◆ **Work order**: Filter the listing below down to the lines holding the word "service", and copy those lines.

*** Records supplied Section Begins ***

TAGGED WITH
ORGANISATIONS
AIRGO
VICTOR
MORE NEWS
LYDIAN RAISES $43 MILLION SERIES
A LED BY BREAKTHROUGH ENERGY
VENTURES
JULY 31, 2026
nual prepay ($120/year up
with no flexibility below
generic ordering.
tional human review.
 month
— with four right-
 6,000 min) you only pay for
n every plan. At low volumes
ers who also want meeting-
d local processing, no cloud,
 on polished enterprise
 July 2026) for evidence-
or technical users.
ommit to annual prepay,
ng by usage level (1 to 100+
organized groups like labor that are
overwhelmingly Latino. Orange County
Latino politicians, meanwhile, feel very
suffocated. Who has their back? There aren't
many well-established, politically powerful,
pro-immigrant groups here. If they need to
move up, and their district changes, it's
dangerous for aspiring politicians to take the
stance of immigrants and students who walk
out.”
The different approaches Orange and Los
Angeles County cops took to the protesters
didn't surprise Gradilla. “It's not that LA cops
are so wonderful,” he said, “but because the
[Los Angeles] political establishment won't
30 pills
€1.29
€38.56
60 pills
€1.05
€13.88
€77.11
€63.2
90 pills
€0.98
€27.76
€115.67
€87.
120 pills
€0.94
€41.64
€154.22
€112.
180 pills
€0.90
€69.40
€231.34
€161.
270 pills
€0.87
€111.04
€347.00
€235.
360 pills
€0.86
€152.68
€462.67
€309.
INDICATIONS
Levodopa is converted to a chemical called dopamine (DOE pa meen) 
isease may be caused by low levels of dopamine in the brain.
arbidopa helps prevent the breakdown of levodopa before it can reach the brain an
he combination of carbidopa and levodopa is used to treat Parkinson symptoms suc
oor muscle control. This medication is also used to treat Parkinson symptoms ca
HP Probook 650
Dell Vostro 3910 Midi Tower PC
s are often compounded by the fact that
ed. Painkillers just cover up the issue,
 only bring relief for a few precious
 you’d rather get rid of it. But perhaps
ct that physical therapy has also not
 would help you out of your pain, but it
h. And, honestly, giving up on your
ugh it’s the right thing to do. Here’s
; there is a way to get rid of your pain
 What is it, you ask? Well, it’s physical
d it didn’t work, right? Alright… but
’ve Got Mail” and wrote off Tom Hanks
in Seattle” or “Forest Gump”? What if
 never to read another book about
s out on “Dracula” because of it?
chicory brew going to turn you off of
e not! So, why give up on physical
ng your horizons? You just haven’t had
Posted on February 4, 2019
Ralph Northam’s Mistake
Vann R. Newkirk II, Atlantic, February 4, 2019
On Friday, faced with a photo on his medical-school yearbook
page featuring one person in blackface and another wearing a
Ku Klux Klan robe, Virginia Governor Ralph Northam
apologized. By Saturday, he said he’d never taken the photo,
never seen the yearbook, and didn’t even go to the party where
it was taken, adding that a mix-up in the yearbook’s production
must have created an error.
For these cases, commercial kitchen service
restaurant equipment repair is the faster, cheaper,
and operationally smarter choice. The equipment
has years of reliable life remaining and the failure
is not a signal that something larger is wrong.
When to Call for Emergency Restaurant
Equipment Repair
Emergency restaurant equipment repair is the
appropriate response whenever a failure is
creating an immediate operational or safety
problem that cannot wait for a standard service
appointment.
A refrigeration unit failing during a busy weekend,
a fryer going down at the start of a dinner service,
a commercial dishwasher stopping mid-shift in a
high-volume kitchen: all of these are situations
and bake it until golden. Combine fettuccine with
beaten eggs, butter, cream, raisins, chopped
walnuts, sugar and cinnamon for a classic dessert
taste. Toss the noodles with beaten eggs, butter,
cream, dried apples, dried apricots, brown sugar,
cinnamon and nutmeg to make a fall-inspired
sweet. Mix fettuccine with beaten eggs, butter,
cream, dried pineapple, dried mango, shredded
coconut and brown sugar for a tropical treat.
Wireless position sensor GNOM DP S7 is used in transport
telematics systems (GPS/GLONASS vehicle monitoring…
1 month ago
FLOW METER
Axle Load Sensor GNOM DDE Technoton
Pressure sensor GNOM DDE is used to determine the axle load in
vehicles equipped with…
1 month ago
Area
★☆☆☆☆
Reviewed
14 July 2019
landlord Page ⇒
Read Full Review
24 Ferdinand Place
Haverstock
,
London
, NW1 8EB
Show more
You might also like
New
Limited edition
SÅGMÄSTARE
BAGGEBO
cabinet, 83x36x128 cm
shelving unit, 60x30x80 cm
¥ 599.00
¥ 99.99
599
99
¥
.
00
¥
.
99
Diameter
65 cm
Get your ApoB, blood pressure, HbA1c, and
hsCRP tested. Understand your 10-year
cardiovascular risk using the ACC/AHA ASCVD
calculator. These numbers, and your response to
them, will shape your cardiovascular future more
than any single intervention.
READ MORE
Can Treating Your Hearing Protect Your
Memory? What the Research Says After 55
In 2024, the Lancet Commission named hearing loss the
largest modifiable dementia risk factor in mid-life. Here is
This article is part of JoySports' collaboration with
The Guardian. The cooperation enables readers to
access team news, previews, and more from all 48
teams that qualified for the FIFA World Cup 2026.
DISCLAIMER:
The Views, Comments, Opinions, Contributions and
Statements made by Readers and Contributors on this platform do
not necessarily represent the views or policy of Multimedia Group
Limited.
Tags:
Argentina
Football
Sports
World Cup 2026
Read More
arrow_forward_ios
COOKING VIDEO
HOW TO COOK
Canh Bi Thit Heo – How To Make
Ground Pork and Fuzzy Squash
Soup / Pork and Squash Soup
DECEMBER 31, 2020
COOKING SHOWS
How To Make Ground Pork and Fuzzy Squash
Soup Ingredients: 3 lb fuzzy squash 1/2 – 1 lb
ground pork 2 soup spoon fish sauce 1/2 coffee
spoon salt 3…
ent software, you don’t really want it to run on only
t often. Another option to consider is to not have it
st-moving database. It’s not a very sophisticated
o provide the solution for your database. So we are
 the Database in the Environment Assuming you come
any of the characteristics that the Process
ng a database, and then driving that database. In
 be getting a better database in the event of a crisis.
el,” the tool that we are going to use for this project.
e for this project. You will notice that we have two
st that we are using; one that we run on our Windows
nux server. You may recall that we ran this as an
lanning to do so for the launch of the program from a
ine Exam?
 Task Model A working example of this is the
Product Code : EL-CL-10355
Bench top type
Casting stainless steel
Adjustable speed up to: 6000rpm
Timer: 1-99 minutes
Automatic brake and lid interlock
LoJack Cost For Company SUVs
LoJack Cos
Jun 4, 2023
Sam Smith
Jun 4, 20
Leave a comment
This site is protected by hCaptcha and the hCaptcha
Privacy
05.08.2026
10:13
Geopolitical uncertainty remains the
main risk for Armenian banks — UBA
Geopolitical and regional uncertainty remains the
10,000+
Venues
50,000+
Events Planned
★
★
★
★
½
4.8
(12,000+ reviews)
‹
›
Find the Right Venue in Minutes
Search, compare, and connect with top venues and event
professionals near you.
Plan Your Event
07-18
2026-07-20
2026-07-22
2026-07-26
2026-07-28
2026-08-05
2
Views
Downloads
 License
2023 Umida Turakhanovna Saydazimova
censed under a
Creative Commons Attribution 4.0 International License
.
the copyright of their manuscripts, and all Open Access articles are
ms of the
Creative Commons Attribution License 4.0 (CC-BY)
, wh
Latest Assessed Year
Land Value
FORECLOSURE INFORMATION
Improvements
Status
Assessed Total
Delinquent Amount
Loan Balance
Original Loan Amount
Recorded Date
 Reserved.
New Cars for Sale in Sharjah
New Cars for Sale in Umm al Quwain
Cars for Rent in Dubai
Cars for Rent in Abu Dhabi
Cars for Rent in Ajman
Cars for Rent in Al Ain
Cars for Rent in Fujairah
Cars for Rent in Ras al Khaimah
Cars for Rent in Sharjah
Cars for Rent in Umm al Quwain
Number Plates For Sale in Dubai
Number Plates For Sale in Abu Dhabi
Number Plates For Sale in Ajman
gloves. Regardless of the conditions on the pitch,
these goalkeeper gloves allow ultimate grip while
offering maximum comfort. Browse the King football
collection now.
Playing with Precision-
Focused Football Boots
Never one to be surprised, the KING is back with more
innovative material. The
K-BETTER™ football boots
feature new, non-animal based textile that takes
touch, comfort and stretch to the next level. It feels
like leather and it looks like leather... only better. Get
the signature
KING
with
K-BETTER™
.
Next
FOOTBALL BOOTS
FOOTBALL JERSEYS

*** Records supplied Section Ends ***

◆ **Reply**:
For these cases, commercial kitchen service
problem that cannot wait for a standard service
a fryer going down at the start of a dinner service,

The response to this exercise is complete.